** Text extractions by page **
===

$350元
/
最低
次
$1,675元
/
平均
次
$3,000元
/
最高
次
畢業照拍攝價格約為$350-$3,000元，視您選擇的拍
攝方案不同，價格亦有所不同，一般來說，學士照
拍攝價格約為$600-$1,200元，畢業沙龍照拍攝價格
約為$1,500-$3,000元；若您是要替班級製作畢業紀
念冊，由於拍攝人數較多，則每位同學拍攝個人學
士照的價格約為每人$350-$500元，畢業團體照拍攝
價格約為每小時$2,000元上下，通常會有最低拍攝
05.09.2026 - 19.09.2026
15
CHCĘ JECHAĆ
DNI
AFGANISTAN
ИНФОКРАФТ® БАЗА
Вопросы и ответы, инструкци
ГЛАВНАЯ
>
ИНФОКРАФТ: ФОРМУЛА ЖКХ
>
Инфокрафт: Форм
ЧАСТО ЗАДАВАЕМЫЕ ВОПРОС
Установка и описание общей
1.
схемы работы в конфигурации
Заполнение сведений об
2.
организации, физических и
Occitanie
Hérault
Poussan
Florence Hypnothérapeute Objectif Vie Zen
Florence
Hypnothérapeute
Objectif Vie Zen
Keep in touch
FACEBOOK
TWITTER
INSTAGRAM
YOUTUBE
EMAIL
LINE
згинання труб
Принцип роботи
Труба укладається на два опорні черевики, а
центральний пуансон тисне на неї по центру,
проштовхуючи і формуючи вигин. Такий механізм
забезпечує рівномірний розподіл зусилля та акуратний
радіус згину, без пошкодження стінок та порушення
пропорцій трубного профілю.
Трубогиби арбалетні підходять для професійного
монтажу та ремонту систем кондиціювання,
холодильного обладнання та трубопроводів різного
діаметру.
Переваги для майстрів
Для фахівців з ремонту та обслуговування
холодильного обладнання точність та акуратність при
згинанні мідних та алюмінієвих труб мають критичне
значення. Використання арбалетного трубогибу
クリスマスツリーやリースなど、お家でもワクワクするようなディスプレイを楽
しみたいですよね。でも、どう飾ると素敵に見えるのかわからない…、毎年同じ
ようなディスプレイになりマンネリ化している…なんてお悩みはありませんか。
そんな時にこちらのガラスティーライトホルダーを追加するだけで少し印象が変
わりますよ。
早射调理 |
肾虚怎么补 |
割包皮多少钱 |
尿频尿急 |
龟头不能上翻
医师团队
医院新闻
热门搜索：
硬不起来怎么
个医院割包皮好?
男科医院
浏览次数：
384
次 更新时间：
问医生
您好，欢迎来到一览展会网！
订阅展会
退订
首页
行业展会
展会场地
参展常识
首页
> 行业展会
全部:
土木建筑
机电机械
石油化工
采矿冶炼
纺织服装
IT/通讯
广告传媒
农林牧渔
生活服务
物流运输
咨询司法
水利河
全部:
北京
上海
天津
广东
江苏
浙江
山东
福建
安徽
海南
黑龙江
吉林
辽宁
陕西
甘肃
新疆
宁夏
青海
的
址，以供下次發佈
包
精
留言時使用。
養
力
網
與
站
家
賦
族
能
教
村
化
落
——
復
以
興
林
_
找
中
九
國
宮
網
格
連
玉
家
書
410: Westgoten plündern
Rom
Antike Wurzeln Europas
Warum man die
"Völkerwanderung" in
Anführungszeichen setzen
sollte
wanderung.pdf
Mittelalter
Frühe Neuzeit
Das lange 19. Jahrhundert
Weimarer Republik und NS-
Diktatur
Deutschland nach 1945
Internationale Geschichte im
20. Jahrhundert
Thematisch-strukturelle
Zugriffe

===

** Assignment **
Reproduce every line of the records above, unchanged and in the same order.

** Final answer **
$350元
/
最低
次
$1,675元
/
平均
次
$3,000元
/
最高
次
畢業照拍攝價格約為$350-$3,000元，視您選擇的拍
攝方案不同，價格亦有所不同，一般來說，學士照
拍攝價格約為$600-$1,200元，畢業沙龍照拍攝價格
約為$1,500-$3,000元；若您是要替班級製作畢業紀
念冊，由於拍攝人數較多，則每位同學拍攝個人學
士照的價格約為每人$350-$500元，畢業團體照拍攝
價格約為每小時$2,000元上下，通常會有最低拍攝
05.09.2026 - 19.09.2026
15
CHCĘ JECHAĆ
DNI
AFGANISTAN
ИНФОКРАФТ® БАЗА
Вопросы и ответы, инструкци
ГЛАВНАЯ
>
ИНФОКРАФТ: ФОРМУЛА ЖКХ
>
Инфокрафт: Форм
ЧАСТО ЗАДАВАЕМЫЕ ВОПРОС
Установка и описание общей
1.
схемы работы в конфигурации
Заполнение сведений об
2.
организации, физических и
Occitanie
Hérault
Poussan
Florence Hypnothérapeute Objectif Vie Zen
Florence
Hypnothérapeute
Objectif Vie Zen
Keep in touch
FACEBOOK
TWITTER
INSTAGRAM
YOUTUBE
EMAIL
LINE
згинання труб
Принцип роботи
Труба укладається на два опорні черевики, а
центральний пуансон тисне на неї по центру,
проштовхуючи і формуючи вигин. Такий механізм
забезпечує рівномірний розподіл зусилля та акуратний
радіус згину, без пошкодження стінок та порушення
пропорцій трубного профілю.
Трубогиби арбалетні підходять для професійного
монтажу та ремонту систем кондиціювання,
холодильного обладнання та трубопроводів різного
діаметру.
Переваги для майстрів
Для фахівців з ремонту та обслуговування
холодильного обладнання точність та акуратність при
згинанні мідних та алюмінієвих труб мають критичне
значення. Використання арбалетного трубогибу
クリスマスツリーやリースなど、お家でもワクワクするようなディスプレイを楽
しみたいですよね。でも、どう飾ると素敵に見えるのかわからない…、毎年同じ
ようなディスプレイになりマンネリ化している…なんてお悩みはありませんか。
そんな時にこちらのガラスティーライトホルダーを追加するだけで少し印象が変
わりますよ。
早射调理 |
肾虚怎么补 |
割包皮多少钱 |
尿频尿急 |
龟头不能上翻
医师团队
医院新闻
热门搜索：
硬不起来怎么
个医院割包皮好?
男科医院
浏览次数：
384
次 更新时间：
问医生
您好，欢迎来到一览展会网！
订阅展会
退订
首页
行业展会
展会场地
参展常识
首页
> 行业展会
全部:
土木建筑
机电机械
石油化工
采矿冶炼
纺织服装
IT/通讯
广告传媒
农林牧渔
生活服务
物流运输
咨询司法
水利河
全部:
北京
上海
天津
广东
江苏
浙江
山东
福建
安徽
海南
黑龙江
吉林
辽宁
陕西
甘肃
新疆
宁夏
青海
的
址，以供下次發佈
包
精
留言時使用。
養
力
網
與
站
家
賦
族
能
教
村
化
落
——
復
以
興
林
_
找
中
九
國
宮
網
格
連
玉
家
書
410: Westgoten plündern
Rom
Antike Wurzeln Europas
Warum man die
"Völkerwanderung" in
Anführungszeichen setzen
sollte
wanderung.pdf
Mittelalter
Frühe Neuzeit
Das lange 19. Jahrhundert
Weimarer Republik und NS-
Diktatur
Deutschland nach 1945
Internationale Geschichte im
20. Jahrhundert
Thematisch-strukturelle
Zugriffe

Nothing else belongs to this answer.